___ Supplied information

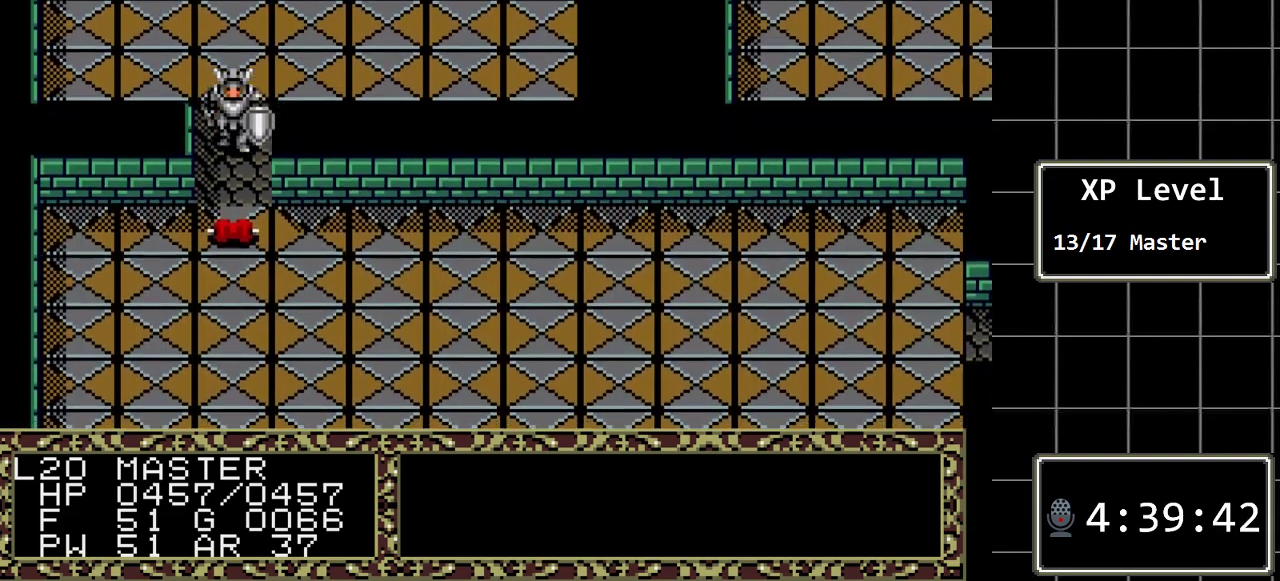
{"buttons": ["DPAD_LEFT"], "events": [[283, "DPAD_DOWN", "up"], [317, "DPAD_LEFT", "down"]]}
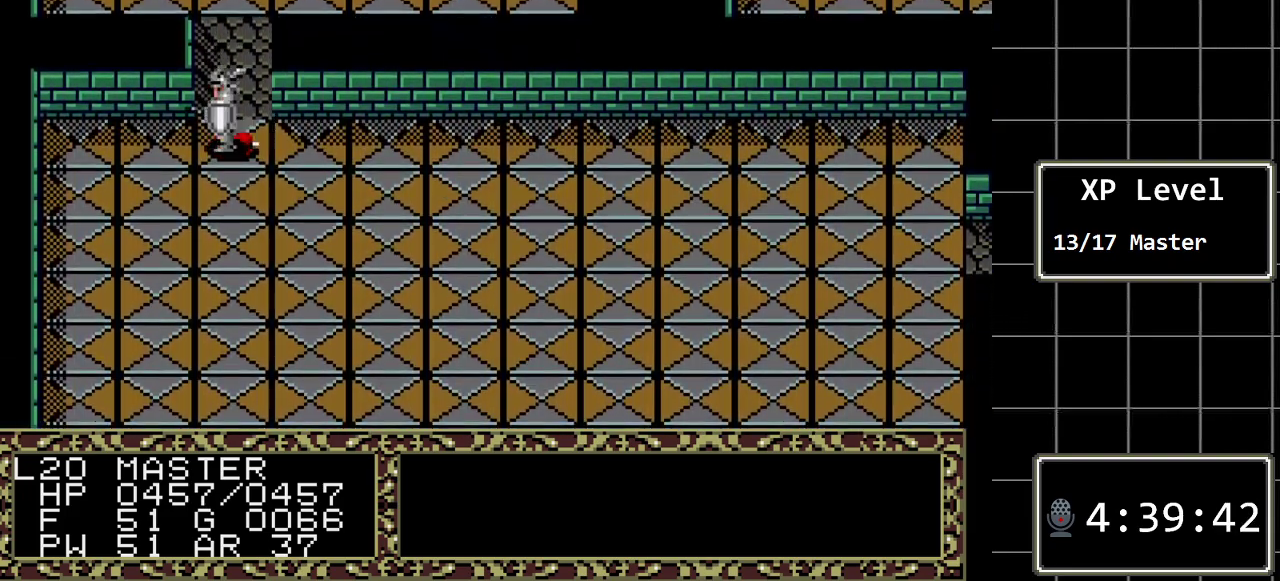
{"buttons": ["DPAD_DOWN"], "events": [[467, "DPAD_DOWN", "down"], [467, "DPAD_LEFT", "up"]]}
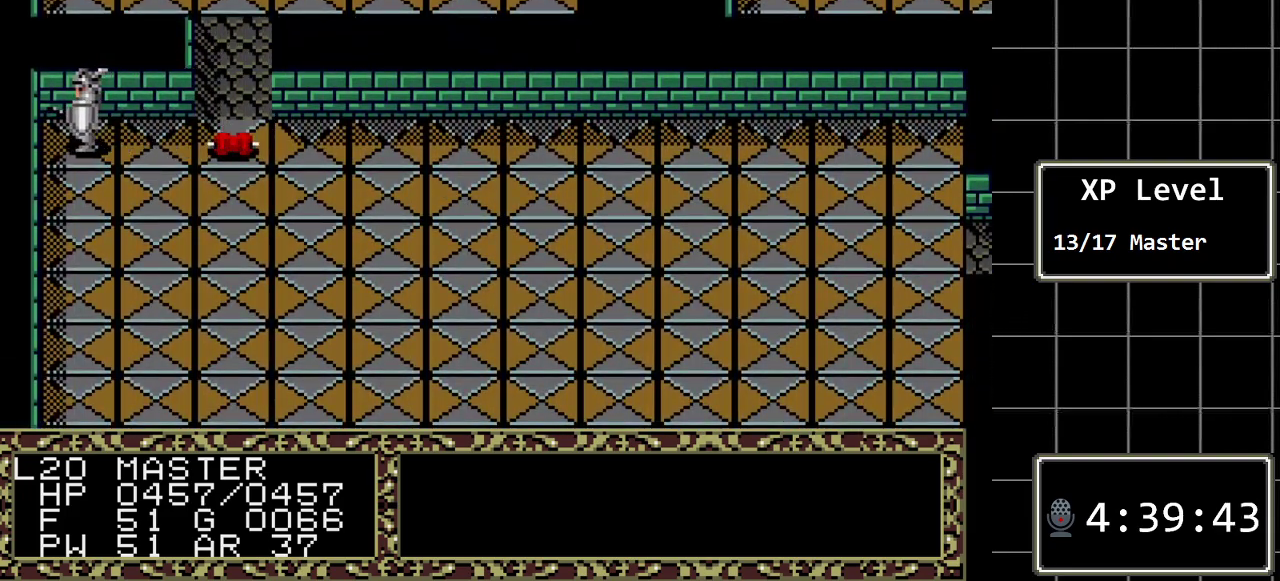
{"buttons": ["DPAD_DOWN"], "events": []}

______

What you are asked to do - The whole listing should be reproduced exactly. Images don't go in.

Solution below -
{"buttons": ["DPAD_LEFT"], "events": [[283, "DPAD_DOWN", "up"], [317, "DPAD_LEFT", "down"]]}
{"buttons": ["DPAD_DOWN"], "events": [[467, "DPAD_DOWN", "down"], [467, "DPAD_LEFT", "up"]]}
{"buttons": ["DPAD_DOWN"], "events": []}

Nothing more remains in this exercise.